As published in The Telegraph:
HS2: David Cameron faces mass revolt from Tory MPs
David Cameron is facing a coordinated mass rebellion from Tory MPs who are demanding that the High Speed 2 rail project must be scrapped.
The Telegraph understands that up to 60 Conservatives are likely oppose the plans in the Commons, while “scores” of back-benchers are to launch a formal group to campaign for an end to the scheme.
Senior Tories fear that the Coalition’s £50 billion flagship infrastructure project represents “an unutterable waste of money” and that there is no credible business case for proceeding.
The Conservative campaign against the new line is being stepped up ahead of a Commons vote on the legislation preparing the way for the development, expected later this month.
It comes as it emerged that Nigel Farage, leader of the UK Independence Party, is to share a stage with a senior Tory to call for the project to be abandoned.
Ukip is the only political party currently arguing for the planned line from London to the North to be axed but the party is seen as “the enemy” by high-ranking Tories.
However, Mr Farage will join Cheryl Gillan, Mr Cameron’s former Welsh Secretary, in demanding that HS2 is scrapped, at a Spectator magazine debate later this month.
“There are lots of MPs now that are questioning what is going on with HS2. I hope the government will change its mind,” Mrs Gillan said.
David Davis, the Conservative MP for Haltemprice and Howden and a former member of Mr Cameron’s front bench team, said the Coalition’s arguments for building HS2 were “largely bogus”.
“It is an unutterable waste of money,” he said. “When we are short of cash and the country can’t afford any prestige projects, which is what this is, this is beyond economic sense.
“The justifications for it are largely bogus. They rely on techniques of assessment which are daft. There are better ways to spend the money.”
Mr Davis said that as a politician representing a northern constituency he could be expected to be in favour of the project. However, many MPs share his view that the economic case has not been made and that the government should now “cancel the whole thing”.
Instead, investment should be focused on “de-bottlenecking” existing railway lines, and improving broadband internet services, he said, because these are “a national embarrassment”.
John Redwood, the Conservative MP for Wokingham and chair of the party’s economic affairs committee, also urged ministers to re-examine the project.
“I hope the government will look very carefully again at the costs and the forecasts revenues because this country cannot afford a big loss making project in the current financial situation,” he said.
Andrew Bridgen, the MP for North West Leicestershire, is said to be coordinating the back bench campaign for the abolition of HS2.

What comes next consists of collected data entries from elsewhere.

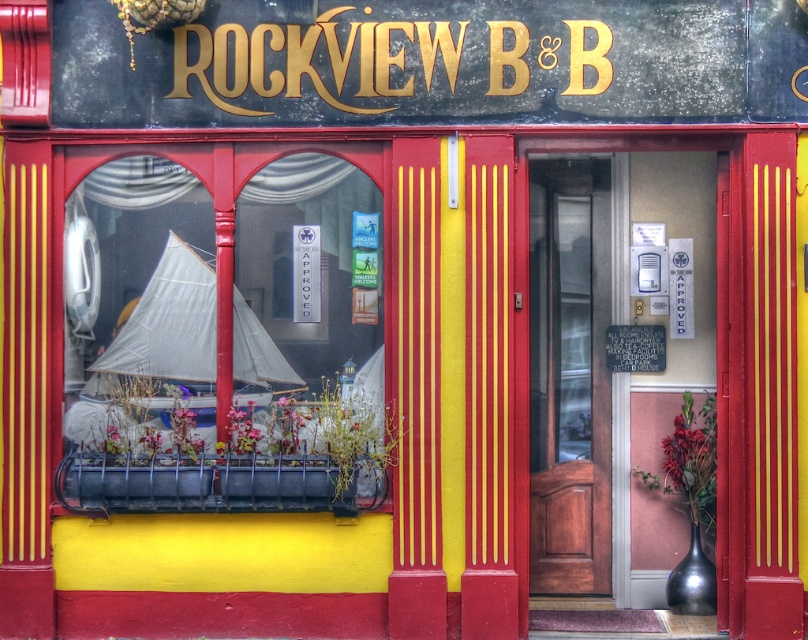
Is wooden door at center taller than gold metallic sign at upper center?

Yes, wooden door at center is taller than gold metallic sign at upper center.

Does point (566, 237) come closer to viewer compared to point (369, 68)?

No, (566, 237) is behind (369, 68).

In order to click on wooden door at center in this screenshot , I will do `click(611, 365)`.

Does mahogany wood door at center have a larger size compared to gold metallic sign at upper center?

Yes.

Can you confirm if mahogany wood door at center is positioned above gold metallic sign at upper center?

No, mahogany wood door at center is not above gold metallic sign at upper center.

Measure the distance between mahogany wood door at center and camera.

mahogany wood door at center and camera are 26.84 feet apart from each other.

Find the location of `mahogany wood door at center`. mahogany wood door at center is located at coordinates (571, 368).

Based on the photo, between wooden door at center and mahogany wood door at center, which one is positioned higher?

mahogany wood door at center

Looking at this image, is wooden door at center above mahogany wood door at center?

Incorrect, wooden door at center is not positioned above mahogany wood door at center.

Who is more distant from viewer, (705, 307) or (567, 259)?

The point (567, 259) is behind.

You are a GUI agent. You are given a task and a screenshot of the screen. Output one action in this format:
    pyautogui.click(x=<x>, y=<y>)
    Task: Click on the wooden door at center
    This screenshot has width=808, height=640.
    Given the screenshot: What is the action you would take?
    pyautogui.click(x=611, y=365)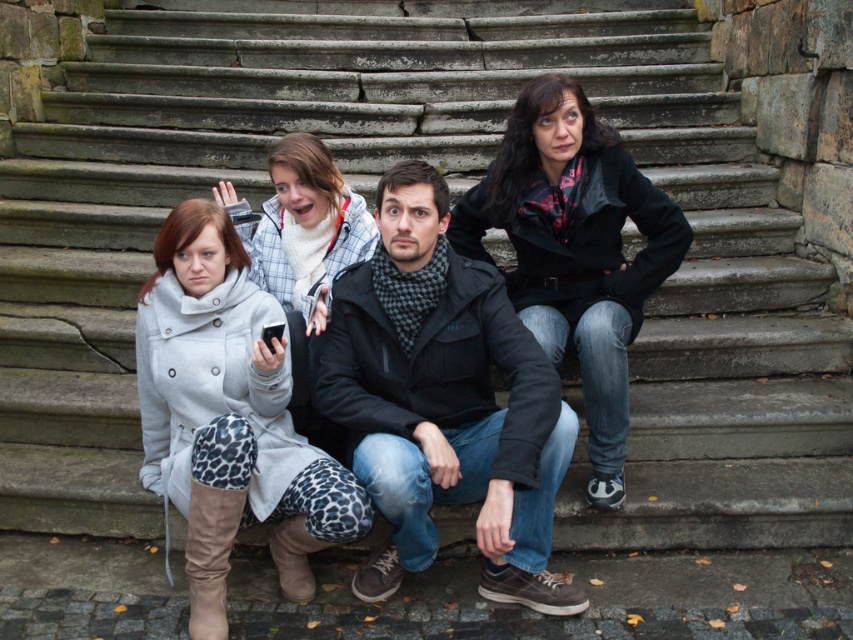
You are trying to determine the order of the jackets in the image. Which jacket is positioned closer to the viewer between the dark gray matte jacket at center and the black leather jacket at center?

The dark gray matte jacket at center is positioned closer to the viewer than the black leather jacket at center.

You are a photographer trying to decide which jacket to focus on for a closeup shot. Since you want the jacket to fill more of the frame, which one should you choose between the dark gray matte jacket at center and the black leather jacket at center?

The dark gray matte jacket at center is larger in size than the black leather jacket at center, so you should choose the dark gray matte jacket at center to fill more of the frame.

He has written to 130 colleagues urging them to join a new group to oppose the plan. Mr Bridgen was not available for comment last night. However, another senior Conservative said the campaign was likely to attract “scores of people”, with up to 60 Tories expected to vote against the HS2 Bill in the Commons or abstain.
One MP warned that Labour would wait until shortly before the next election to withdraw support for the project, which is seen as essential due to the long-term financial commitment required. This would make life “difficult” for the Tories.
“An awful lot of Conservatives are very negative about this thing,” the MP said.
“This train doesn’t come anywhere near my constituency. I just try to take an interest in the sensible use of public money and this looks to me like the worst use of public money I have seen for a long time.”
The planned high-speed route is due to run from London to Birmingham in its first phase, expected to begin operating in 2026. It will then be extended to Manchester and Leeds in phase two, which is due to launch by 2033.
However, official estimates of the cost increased by £10bn to £42.6bn earlier this year, and there has been opposition to HS2 in many communities along the proposed route. When rolling stock is included, the project is forecast to cost £50 billion, a price tag which is increasingly questioned by business groups and senior MPs. Some critics fear costs could rise to £70 billion or higher.
Yesterday, it emerged that the government’s own analysis had cast doubt on the economic benefits that would arise from HS2.
Towns and cities across Britain which are not connected to the new rail route could lose hundreds of millions of pounds as a result, according to a report from consultants KPMG.
The figures, released after a freedom of information request, indicated that 50 places across the country would be worse off, including Aberdeen, which would lose £220 million a year, Norfolk which would also lose £220 million, and Bristol.
The figures, disclosed to the BBC, reveal projections of gains and losses for 2037.
A spokesman for the Department for Transport said: “These figures show that the new north south railway is vital to rebalance our economy and it boosts the north overall more than the south. Of course the line does not serve every city and region and these figures reflect that.
“But it is wrong to take them in isolation. HS2 is part of a much bigger boost to our transport system – £73bn in the next parliament, of which HS2 is just £17 billion. This will massively benefit places HS2 will not serve long before the line opens.”